Quoted passage Start Marker

Markus Braun, the now-former chief executive of Wirecard, has been arrested amid an investigation into the company's missing funds, the Munich public prosecutor's office confirms.

Prosecutors said Braun turned himself in on Monday evening and will appear before a judge later in the day who will decide on whether he will remain in custody.

The businessman resigned on Friday as the search for the vanished cash – $2.1 billion, or a quarter of Wirecard's total balance sheet – hit a dead end in the Philippines. The country's central bank said none of the money appeared to have entered its financial system, and auditors Ernst & Young refused to approve Wirecard's 2019 accounts.

Braun suggested, before resigning, that the payments firm may have been the victim of fraud, but prosecutors suspect that he overstated the balance sheet and revenues to lure in investors and customers.

The company said on Monday that the missing cash likely never existed, and withdrew its full-year 2019 financial results and first-quarter 2020 earnings report. The ongoing scandal has eliminated 85 percent of Wirecard's share value, or $12.5 billion in market value.

Wirecard, which processes payments for companies including Visa and Mastercard, was considered among the most promising European fintech firms, but its image was first dented by a 2019 report that it had used forged and backdated contracts for several suspicious transactions. The German-based firm at the time denied the allegations, but its shares slumped on the news.

Quoted passage End Marker
Information Start Marker

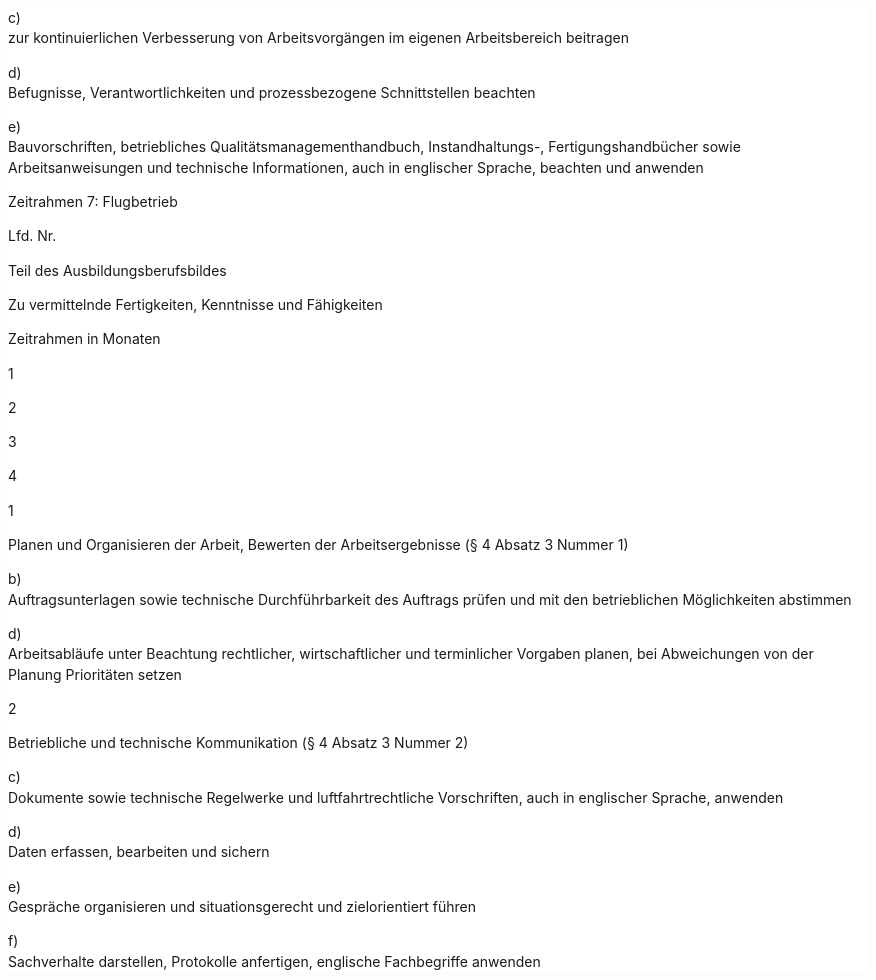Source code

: c)  
zur kontinuierlichen Verbesserung von Arbeitsvorgängen im eigenen Arbeitsbereich beitragen

d)  
Befugnisse, Verantwortlichkeiten und prozessbezogene Schnittstellen beachten

e)  
Bauvorschriften, betriebliches Qualitätsmanagementhandbuch, Instandhaltungs-, Fertigungshandbücher sowie Arbeitsanweisungen und technische Informationen, auch in englischer Sprache, beachten und anwenden

Zeitrahmen 7: Flugbetrieb

Lfd. Nr.

Teil des Ausbildungsberufsbildes

Zu vermittelnde Fertigkeiten, Kenntnisse und Fähigkeiten

Zeitrahmen
in Monaten

1

2

3

4

1

Planen und Organisieren
der Arbeit, Bewerten der
Arbeitsergebnisse
(§ 4 Absatz 3 Nummer 1)

b)  
Auftragsunterlagen sowie technische Durchführbarkeit des Auftrags prüfen und mit den betrieblichen Möglichkeiten abstimmen

d)  
Arbeitsabläufe unter Beachtung rechtlicher, wirtschaftlicher und terminlicher Vorgaben planen, bei Abweichungen von der Planung Prioritäten setzen

2

Betriebliche und technische Kommunikation
(§ 4 Absatz 3 Nummer 2)

c)  
Dokumente sowie technische Regelwerke und luftfahrtrechtliche Vorschriften, auch in englischer Sprache, anwenden

d)  
Daten erfassen, bearbeiten und sichern

e)  
Gespräche organisieren und situationsgerecht und zielorientiert führen

f)  
Sachverhalte darstellen, Protokolle anfertigen, englische Fachbegriffe anwenden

Information End Marker

= What to do =
Repeat the stretch of the Wirecard article from "Markus Braun, the" through "prosecutor's office confirms.", swapping "chief executive" for "CEO".

= Final answer =
Markus Braun, the now-former CEO of Wirecard, has been arrested amid an investigation into the company's missing funds, the Munich public prosecutor's office confirms.